Marcie was wary of becoming too friendly with any of them. No one on Sheppey was that much of a stranger, but luckily there was no one there who knew her. Most of them lived closer to the hospital than she did, but one person did recognise her.
Mary Durban was about forty-five with iron-grey hair and pink-rimmed glasses. Just a few hours into the job and she caught Marcie in the ladies’ cloakroom washing her hands.
‘Here. Am I right in thinking that you’re Tony Brooks’ girl?’
Marcie went cold inside but couldn’t deny it. ‘That’s right. He’s my dad.’
Mary beamed and the pale eyes behind the pink glasses twinkled. ‘We were at school together, me and your dad. Well, not exactly together. He was in the secondary boys and I was in the girls. But we boys and girls used to get together after school. You k
now how it is. I had a crush on your dad. My, but he was a good-looking bloke back then. Best in the school with his dark Mediterranean looks. Not that he would have given me a second glance. He could have any girl he wanted. And he did!’

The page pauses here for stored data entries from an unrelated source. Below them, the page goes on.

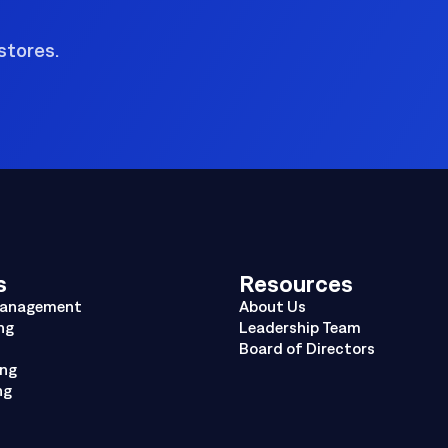
stores.
s
Resources
Management
About Us
ng
Leadership Team
Board of Directors
ing
ng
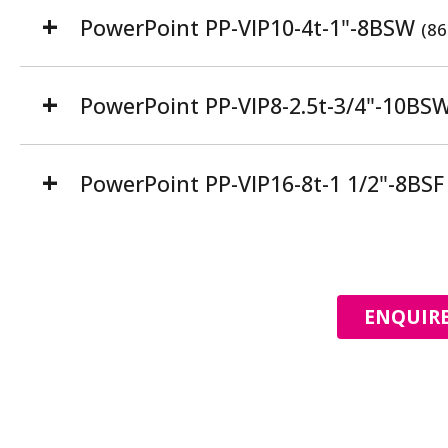
PowerPoint PP-VIP10-4t-1"-8BSW
(86
PowerPoint PP-VIP8-2.5t-3/4"-10BS
PowerPoint PP-VIP16-8t-1 1/2"-8BS
ENQUIRE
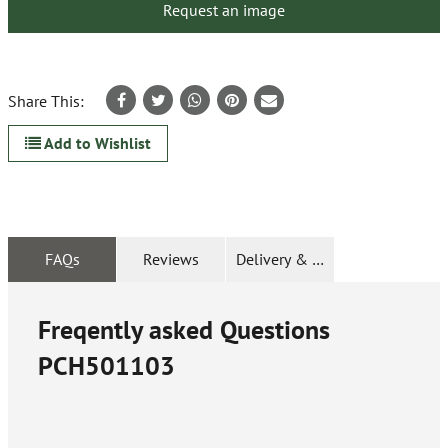
Request an image
Share This:
Add to Wishlist
FAQs
Reviews
Delivery & Returns
Freqently asked Questions
PCH501103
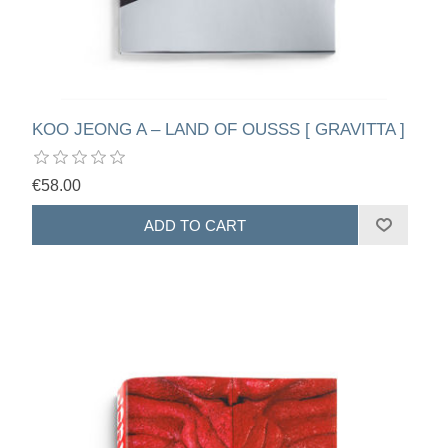
KOO JEONG A – LAND OF OUSSS [ GRAVITTA ]
€58.00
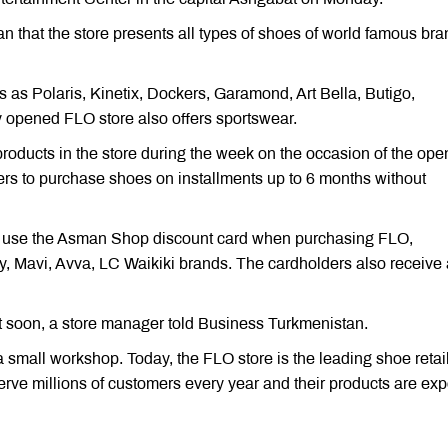
 that the store presents all types of shoes of world famous br
 as Polaris, Kinetix, Dockers, Garamond, Art Bella, Butigo,
 opened FLO store also offers sportswear.
roducts in the store during the week on the occasion of the ope
yers to purchase shoes on installments up to 6 months without
o use the Asman Shop discount card when purchasing FLO,
y, Mavi, Avva, LC Waikiki brands. The cardholders also receive
t soon, a store manager told Business Turkmenistan.
mall workshop. Today, the FLO store is the leading shoe retail
erve millions of customers every year and their products are exp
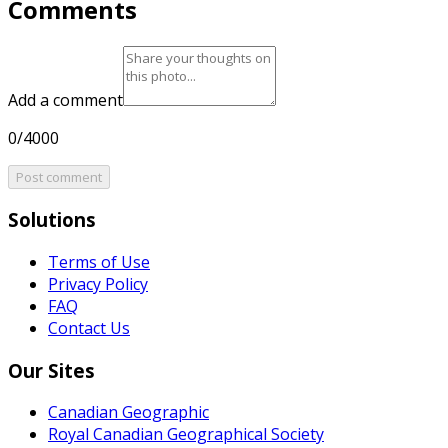
Comments
Add a comment
0/4000
Post comment
Solutions
Terms of Use
Privacy Policy
FAQ
Contact Us
Our Sites
Canadian Geographic
Royal Canadian Geographical Society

‘Is that right.’ Marcie smiled nervously. She didn’t know quite what else to say. On the one hand she didn’t want to appear unfriendly; on the other she was loathe to become too close and have Mary asking her questions. Miss Gardner had been very specific about not employing married women whether they had children or not. She needed this job. She couldn’t afford to lose it.
The hospital had a canteen. All the girls and women employed in the sewing room went there. Marcie made the decision not to, afraid that she might inadvertently let something slip and her secret would be discovered once everyone was away from the strict discipline imposed by Miss Gardner and Miss Pope. Instead she went out of the hospital and round to the shops. She found a small park where she could sit and eat the sandwiches her grandmother had prepared for her. That was OK on fine days, but in bad weather it wasn’t so good. She sat shivering beneath an umbrella, the rain dripping in silvery drops from the ends of the spokes. The pigeons came scrounging around her feet come rain or shine.
It was on one such day when she was watching a group of pigeons scrambling for the pieces of crust that someone discovered her. The pigeons scattered as a cigarette end landed on the ground. The steel-capped toe of a black work boot stubbed it into the tarmac path.
‘Well, I never. It’s Marcie Brooks. What you doing ’ere then?’
Bully Price was younger than her. She estimated he was probably fifteen though he had the body and height of someone far older. He was looking down at her with what passed for a smile on his face.
‘Eating my lunch,’ she said warily. She’d crossed Bully’s path before and the experience had been far from pleasant. Bully’s real name was Billy but the nickname suited him down to the ground. He’d always been a gang leader and intimidator of small fry – young boys like her brothers and the vulnerable like Garth Davies. She’d given him a good talking to, on more than one occasion, not that it had done any good. Although he was younger than she was, Bully had a thing about her. She’d much prefer to avoid him if possible.